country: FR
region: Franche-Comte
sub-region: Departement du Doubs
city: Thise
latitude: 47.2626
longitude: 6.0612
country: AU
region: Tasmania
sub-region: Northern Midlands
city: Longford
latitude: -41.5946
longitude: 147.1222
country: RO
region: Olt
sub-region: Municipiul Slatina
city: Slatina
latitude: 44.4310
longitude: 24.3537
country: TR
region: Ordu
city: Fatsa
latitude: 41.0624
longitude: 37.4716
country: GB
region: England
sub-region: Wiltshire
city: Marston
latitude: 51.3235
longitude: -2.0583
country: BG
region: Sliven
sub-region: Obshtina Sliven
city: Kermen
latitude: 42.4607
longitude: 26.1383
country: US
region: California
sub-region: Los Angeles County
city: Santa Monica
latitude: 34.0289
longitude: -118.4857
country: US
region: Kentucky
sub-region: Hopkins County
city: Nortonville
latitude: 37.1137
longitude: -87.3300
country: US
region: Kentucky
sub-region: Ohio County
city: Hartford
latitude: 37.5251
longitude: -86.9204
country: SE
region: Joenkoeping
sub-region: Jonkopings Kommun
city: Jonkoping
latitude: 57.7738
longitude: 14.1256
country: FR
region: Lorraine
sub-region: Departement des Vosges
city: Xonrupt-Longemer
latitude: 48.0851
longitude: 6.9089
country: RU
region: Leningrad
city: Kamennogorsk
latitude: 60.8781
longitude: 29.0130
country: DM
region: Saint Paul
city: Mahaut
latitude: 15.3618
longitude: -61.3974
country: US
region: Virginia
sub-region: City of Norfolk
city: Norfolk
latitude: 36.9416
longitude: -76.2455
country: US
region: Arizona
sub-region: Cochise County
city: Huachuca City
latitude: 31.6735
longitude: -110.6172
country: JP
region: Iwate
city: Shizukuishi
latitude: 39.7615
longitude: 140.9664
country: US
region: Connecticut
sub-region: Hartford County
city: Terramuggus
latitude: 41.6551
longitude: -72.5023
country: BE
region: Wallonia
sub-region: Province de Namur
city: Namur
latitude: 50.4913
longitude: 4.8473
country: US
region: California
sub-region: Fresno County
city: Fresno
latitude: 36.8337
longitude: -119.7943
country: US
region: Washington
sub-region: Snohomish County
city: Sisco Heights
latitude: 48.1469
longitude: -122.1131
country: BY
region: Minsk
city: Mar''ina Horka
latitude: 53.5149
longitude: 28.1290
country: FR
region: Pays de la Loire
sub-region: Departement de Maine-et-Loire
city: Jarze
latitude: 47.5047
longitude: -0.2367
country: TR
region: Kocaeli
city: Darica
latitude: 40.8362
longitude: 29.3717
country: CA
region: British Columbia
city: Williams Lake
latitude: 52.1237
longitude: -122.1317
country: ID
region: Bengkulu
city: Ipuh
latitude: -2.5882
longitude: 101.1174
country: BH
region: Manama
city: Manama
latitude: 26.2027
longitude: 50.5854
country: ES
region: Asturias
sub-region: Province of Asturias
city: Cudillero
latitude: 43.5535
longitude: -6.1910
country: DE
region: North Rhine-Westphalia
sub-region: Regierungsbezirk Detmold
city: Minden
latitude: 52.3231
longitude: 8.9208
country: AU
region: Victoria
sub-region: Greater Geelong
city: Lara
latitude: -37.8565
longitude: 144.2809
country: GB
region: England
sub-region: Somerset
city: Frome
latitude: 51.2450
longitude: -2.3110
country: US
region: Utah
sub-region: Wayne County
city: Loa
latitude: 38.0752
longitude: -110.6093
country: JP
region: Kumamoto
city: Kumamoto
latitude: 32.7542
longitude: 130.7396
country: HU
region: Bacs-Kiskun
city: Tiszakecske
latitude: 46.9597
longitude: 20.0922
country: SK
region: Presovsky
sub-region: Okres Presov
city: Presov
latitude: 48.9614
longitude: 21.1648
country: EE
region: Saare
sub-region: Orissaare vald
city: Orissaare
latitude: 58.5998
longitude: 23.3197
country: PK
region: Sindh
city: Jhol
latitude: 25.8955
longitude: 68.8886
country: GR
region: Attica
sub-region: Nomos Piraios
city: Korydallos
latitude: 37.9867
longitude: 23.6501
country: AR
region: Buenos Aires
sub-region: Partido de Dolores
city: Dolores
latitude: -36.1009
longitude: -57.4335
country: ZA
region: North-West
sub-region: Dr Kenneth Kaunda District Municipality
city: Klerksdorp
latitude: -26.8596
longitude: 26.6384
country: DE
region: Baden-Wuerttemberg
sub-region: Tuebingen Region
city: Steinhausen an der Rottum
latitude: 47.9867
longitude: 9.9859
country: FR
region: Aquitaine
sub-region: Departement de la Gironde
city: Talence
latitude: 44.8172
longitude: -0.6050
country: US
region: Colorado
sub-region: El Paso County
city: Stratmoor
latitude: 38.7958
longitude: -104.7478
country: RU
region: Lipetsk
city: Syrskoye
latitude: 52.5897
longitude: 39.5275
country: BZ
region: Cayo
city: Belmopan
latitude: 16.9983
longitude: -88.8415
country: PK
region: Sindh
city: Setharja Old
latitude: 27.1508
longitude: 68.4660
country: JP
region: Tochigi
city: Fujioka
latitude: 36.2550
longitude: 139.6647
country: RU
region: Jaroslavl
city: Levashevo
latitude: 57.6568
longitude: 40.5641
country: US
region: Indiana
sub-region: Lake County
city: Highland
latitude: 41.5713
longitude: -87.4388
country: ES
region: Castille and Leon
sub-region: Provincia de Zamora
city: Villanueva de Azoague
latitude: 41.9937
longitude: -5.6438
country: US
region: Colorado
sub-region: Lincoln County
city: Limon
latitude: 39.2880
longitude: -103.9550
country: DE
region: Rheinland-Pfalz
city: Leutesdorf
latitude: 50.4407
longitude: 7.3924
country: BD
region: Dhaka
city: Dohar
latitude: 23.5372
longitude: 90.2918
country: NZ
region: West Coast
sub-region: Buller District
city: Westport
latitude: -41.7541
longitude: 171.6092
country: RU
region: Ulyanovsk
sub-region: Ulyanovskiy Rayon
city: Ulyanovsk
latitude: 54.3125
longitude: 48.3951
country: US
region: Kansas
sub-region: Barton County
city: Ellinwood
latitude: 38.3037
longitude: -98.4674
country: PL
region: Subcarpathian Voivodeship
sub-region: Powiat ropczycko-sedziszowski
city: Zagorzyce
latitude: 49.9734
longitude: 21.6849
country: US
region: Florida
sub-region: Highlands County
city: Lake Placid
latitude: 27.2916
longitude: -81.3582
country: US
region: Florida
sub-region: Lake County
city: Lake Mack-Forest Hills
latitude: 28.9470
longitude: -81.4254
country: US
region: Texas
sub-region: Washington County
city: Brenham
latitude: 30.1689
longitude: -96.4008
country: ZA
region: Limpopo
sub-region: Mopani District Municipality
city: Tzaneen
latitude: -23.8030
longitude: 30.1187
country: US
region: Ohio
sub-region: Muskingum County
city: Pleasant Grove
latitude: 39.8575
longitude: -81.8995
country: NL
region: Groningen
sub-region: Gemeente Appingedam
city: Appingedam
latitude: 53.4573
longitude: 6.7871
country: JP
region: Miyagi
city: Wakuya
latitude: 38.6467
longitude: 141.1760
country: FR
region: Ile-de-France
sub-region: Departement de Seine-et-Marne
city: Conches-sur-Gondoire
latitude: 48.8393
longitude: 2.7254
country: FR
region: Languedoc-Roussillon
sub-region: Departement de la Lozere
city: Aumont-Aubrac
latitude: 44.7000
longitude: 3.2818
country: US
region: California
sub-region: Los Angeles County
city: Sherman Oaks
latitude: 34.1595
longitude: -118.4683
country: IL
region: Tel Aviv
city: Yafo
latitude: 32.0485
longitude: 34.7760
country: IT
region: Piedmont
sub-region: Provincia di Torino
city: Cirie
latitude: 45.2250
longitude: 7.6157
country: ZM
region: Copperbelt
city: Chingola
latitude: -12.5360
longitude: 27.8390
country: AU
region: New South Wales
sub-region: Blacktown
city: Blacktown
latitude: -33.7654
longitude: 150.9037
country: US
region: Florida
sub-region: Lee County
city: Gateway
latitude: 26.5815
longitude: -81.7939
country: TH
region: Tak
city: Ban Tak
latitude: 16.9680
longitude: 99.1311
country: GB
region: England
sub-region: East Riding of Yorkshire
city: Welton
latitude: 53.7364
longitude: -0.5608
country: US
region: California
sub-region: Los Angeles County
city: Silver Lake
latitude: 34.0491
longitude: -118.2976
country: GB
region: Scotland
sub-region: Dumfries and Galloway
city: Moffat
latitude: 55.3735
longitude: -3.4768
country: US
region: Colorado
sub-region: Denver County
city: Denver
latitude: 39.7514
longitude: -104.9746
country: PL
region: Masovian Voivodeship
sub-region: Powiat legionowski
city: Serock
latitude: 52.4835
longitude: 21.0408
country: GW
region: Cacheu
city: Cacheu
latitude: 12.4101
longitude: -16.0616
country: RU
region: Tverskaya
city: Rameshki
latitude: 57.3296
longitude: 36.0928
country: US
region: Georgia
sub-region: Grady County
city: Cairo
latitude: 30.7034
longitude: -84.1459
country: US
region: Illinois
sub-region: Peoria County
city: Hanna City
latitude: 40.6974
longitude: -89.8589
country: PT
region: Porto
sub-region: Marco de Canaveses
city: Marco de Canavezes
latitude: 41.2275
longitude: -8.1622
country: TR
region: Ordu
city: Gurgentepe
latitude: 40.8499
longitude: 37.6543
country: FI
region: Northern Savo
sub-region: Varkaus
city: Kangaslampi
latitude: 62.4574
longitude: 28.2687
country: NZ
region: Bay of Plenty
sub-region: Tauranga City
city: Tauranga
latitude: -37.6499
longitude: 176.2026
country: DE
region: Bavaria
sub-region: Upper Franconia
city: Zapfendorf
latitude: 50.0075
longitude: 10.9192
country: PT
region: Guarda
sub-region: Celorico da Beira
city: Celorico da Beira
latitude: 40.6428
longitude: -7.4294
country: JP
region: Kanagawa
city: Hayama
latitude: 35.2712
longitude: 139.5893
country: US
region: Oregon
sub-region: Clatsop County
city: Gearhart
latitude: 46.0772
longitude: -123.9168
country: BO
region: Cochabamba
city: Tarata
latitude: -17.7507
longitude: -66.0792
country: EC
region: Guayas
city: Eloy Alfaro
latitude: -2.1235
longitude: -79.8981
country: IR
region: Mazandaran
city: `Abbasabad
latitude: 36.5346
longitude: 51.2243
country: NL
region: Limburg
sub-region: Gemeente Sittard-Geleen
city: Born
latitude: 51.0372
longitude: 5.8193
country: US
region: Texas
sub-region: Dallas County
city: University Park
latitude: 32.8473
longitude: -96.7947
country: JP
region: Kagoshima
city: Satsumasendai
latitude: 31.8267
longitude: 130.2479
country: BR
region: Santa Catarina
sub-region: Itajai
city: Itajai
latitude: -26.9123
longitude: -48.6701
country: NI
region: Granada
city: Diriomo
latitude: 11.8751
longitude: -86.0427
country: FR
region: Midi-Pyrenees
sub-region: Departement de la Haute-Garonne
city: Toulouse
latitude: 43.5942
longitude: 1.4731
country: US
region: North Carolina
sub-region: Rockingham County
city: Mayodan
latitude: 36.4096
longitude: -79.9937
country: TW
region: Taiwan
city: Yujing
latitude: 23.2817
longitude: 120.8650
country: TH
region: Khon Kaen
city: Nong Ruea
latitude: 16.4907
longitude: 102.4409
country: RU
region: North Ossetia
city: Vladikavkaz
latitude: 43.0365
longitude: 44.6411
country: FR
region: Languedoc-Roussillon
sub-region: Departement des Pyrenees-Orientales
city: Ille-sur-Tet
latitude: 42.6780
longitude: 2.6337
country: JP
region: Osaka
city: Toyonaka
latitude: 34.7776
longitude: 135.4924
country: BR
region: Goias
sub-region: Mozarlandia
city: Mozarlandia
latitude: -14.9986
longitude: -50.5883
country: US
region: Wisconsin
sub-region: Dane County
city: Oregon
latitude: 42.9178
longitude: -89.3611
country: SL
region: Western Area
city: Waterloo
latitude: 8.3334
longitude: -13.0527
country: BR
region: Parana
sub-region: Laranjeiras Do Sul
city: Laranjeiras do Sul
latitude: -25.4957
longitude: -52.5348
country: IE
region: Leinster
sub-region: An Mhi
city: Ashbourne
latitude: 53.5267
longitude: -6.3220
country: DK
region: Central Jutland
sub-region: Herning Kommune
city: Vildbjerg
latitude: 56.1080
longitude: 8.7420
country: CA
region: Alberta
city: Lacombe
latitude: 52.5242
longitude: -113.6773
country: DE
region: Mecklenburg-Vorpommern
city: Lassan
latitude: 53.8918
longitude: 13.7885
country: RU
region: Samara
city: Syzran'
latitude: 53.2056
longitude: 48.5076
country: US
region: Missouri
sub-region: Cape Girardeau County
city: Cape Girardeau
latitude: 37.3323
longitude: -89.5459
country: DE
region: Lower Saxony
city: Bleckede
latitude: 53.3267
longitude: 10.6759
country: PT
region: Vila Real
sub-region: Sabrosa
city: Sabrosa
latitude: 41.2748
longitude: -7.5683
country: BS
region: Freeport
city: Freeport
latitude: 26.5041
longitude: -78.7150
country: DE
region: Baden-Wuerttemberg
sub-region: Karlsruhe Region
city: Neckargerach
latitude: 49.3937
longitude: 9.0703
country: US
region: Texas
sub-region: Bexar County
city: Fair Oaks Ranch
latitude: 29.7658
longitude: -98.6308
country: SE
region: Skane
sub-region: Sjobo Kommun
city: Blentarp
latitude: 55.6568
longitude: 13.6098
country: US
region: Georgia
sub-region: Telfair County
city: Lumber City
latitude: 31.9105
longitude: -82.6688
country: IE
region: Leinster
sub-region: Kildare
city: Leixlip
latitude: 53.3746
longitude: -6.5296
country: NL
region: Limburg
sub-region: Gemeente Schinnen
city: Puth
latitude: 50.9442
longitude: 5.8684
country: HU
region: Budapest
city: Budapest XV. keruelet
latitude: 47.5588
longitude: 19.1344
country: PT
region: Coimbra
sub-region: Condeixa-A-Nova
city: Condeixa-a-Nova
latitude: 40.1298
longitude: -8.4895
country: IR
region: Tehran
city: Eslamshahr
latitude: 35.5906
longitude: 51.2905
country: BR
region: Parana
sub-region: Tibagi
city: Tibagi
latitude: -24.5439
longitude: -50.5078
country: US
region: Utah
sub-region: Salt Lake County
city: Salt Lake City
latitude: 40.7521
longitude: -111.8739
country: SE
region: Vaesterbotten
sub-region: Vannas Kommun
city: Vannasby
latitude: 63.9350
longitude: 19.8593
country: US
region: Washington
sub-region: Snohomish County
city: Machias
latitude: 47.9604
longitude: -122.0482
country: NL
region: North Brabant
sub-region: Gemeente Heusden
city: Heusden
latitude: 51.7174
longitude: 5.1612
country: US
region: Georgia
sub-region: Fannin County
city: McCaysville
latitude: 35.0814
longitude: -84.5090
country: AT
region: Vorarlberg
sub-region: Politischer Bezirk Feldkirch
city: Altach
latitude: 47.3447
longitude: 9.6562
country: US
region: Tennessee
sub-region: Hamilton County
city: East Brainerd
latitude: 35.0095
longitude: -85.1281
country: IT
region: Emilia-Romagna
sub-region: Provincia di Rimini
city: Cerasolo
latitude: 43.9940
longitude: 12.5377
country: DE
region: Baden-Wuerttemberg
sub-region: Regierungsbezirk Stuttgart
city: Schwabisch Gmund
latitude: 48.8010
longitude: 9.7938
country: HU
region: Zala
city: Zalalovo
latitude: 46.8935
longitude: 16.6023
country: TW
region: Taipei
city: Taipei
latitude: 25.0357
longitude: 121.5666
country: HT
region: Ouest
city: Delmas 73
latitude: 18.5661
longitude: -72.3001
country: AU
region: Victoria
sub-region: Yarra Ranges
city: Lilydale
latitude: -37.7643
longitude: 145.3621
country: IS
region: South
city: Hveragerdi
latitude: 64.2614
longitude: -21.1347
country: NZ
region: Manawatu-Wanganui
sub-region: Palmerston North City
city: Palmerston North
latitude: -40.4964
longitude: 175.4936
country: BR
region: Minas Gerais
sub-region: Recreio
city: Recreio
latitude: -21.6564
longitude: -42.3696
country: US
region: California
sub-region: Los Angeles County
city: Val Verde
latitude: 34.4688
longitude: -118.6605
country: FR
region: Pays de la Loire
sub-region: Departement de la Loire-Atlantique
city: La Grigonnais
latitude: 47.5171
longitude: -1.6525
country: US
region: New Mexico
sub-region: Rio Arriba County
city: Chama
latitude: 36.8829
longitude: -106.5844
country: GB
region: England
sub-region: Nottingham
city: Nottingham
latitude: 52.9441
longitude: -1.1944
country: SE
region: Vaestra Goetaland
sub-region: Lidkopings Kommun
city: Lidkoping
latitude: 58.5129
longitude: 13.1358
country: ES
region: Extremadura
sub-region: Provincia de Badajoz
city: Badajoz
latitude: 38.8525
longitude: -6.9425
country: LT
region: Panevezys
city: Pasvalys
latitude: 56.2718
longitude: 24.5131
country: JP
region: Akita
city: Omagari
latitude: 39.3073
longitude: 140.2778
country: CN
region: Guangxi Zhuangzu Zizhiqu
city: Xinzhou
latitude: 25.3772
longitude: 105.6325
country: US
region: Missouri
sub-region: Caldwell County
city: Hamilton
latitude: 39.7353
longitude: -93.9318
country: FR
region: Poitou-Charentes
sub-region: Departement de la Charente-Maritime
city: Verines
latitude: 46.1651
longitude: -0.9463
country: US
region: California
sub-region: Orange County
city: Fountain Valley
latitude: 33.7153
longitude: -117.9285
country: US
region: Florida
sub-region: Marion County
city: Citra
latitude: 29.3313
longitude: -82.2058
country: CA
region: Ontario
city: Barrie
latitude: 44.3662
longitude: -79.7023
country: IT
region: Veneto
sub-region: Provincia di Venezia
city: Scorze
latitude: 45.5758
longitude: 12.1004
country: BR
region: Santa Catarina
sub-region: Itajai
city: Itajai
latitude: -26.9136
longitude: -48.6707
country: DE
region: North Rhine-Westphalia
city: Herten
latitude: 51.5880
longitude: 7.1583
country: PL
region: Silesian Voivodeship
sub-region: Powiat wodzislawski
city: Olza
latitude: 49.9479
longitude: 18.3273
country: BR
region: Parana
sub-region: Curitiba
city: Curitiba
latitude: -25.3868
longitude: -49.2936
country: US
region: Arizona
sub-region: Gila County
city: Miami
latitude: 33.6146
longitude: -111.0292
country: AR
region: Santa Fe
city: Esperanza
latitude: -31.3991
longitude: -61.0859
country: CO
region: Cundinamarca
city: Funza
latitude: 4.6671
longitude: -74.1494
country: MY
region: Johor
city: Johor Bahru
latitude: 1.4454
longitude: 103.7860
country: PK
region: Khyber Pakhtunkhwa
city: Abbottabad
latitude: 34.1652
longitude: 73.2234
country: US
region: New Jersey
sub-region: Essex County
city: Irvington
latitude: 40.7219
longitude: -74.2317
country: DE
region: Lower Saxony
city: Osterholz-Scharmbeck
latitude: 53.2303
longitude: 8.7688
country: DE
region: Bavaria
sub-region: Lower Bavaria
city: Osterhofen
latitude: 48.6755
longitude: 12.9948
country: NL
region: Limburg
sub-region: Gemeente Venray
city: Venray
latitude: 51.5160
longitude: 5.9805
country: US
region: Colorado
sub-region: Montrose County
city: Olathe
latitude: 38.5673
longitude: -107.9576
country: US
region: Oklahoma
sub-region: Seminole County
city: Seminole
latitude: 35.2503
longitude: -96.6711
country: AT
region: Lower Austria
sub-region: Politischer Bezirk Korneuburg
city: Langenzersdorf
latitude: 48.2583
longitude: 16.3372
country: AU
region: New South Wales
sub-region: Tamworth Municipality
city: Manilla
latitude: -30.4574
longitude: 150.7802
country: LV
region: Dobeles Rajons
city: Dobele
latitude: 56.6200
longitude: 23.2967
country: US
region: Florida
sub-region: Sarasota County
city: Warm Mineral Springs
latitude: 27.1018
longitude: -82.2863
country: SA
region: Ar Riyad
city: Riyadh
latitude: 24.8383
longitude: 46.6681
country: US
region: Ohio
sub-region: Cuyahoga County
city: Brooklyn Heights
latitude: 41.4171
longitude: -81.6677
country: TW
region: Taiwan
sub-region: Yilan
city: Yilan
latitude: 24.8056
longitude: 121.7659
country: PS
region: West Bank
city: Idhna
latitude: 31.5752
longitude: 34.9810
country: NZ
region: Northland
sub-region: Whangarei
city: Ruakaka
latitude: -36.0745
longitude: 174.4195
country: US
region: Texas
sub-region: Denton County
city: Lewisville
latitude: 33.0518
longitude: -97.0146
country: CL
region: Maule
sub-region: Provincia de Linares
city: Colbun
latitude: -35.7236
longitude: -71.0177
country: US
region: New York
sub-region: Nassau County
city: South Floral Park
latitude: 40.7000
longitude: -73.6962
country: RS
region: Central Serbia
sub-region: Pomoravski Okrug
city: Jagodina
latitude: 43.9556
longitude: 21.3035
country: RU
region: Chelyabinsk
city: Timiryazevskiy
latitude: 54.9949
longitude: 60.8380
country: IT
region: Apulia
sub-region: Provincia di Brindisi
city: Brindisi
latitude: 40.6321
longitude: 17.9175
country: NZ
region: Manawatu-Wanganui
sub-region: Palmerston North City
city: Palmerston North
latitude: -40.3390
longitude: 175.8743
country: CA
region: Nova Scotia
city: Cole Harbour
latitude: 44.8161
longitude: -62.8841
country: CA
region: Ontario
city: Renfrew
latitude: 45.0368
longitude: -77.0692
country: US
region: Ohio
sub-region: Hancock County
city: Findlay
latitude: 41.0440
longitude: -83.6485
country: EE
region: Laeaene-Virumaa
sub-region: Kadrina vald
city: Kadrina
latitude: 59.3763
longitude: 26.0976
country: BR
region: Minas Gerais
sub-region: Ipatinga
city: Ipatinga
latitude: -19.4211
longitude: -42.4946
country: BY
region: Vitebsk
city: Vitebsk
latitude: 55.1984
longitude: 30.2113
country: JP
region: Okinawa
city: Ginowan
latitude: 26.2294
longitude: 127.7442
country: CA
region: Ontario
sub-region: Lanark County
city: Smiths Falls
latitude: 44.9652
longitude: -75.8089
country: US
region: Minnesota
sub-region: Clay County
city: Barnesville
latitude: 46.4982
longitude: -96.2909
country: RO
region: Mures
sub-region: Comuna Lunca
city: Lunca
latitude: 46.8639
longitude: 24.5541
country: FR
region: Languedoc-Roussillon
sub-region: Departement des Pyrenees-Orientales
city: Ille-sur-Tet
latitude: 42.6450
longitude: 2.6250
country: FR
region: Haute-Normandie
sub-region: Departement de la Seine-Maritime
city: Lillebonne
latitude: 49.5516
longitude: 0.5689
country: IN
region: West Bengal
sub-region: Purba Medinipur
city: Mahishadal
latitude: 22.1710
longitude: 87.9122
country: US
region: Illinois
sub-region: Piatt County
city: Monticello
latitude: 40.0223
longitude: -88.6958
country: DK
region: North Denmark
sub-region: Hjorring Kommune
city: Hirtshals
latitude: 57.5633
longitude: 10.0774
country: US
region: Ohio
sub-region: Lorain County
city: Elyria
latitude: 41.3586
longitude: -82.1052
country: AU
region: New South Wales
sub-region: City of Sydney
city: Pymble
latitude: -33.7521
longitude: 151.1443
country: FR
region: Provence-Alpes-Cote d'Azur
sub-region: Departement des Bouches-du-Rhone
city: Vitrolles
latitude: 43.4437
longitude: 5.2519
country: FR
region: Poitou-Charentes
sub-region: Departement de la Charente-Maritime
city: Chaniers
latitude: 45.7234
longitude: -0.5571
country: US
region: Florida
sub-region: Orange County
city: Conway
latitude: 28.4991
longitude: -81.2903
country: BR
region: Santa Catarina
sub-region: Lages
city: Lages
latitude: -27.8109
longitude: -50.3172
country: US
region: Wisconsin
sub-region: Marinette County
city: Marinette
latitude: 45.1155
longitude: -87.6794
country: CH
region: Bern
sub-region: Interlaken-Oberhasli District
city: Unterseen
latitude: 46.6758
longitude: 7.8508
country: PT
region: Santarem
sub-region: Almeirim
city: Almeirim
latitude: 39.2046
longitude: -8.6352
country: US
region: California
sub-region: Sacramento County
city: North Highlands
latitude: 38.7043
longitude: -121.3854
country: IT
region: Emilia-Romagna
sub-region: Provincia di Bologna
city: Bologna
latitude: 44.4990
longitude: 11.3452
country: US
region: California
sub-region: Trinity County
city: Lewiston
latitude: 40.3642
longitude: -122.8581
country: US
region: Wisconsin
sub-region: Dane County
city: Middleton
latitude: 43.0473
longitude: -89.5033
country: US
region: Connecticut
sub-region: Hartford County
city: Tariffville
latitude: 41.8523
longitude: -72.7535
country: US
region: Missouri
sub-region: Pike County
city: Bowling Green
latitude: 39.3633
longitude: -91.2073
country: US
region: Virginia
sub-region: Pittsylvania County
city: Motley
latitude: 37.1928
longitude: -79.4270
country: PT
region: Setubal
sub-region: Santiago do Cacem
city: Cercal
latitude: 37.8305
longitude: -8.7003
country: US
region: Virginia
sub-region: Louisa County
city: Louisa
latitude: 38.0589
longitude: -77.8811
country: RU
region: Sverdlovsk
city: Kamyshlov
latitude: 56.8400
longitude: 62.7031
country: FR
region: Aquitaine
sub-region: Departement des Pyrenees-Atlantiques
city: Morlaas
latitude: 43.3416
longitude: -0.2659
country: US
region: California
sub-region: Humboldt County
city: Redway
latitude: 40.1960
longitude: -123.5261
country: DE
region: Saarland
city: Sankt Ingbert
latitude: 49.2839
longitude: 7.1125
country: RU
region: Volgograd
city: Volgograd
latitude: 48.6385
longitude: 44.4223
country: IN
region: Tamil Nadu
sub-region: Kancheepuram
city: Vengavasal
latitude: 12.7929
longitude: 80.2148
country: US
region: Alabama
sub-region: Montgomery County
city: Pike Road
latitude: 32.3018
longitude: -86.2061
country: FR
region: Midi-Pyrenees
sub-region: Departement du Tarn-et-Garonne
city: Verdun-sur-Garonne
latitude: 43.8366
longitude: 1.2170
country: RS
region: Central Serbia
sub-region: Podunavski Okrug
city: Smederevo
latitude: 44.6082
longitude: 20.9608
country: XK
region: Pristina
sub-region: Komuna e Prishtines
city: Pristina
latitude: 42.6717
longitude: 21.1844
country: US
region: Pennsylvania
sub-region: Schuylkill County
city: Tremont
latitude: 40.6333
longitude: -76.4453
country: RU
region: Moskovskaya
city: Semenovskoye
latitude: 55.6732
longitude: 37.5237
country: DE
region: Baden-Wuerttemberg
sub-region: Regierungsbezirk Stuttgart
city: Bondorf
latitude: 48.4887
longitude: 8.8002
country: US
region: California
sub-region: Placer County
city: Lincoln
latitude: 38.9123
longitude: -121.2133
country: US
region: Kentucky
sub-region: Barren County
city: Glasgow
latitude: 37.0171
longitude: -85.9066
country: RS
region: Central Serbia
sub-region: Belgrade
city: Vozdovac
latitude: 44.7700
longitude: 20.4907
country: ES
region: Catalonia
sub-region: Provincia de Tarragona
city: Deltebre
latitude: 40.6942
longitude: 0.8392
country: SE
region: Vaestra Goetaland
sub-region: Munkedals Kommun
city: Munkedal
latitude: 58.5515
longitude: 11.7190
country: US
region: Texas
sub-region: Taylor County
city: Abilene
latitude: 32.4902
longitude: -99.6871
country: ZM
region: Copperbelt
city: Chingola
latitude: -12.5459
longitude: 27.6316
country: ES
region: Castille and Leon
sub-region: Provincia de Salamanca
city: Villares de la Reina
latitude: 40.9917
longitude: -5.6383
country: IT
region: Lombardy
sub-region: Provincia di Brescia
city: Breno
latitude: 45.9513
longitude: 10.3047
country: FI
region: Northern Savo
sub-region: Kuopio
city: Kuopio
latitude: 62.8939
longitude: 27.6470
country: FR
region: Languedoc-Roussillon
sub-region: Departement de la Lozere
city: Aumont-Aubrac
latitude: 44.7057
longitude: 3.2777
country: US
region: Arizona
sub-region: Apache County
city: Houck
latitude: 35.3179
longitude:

++++

TASK BRIEF:
Switch "latitude" to "lat" in the stretch from the line containing "sub-region: Rio Arriba County" through the line containing "country: CN", and give only those lines back with nothing else changed.

OUTPUT BELOW:
sub-region: Rio Arriba County
city: Chama
lat: 36.8829
longitude: -106.5844
country: GB
region: England
sub-region: Nottingham
city: Nottingham
lat: 52.9441
longitude: -1.1944
country: SE
region: Vaestra Goetaland
sub-region: Lidkopings Kommun
city: Lidkoping
lat: 58.5129
longitude: 13.1358
country: ES
region: Extremadura
sub-region: Provincia de Badajoz
city: Badajoz
lat: 38.8525
longitude: -6.9425
country: LT
region: Panevezys
city: Pasvalys
lat: 56.2718
longitude: 24.5131
country: JP
region: Akita
city: Omagari
lat: 39.3073
longitude: 140.2778
country: CN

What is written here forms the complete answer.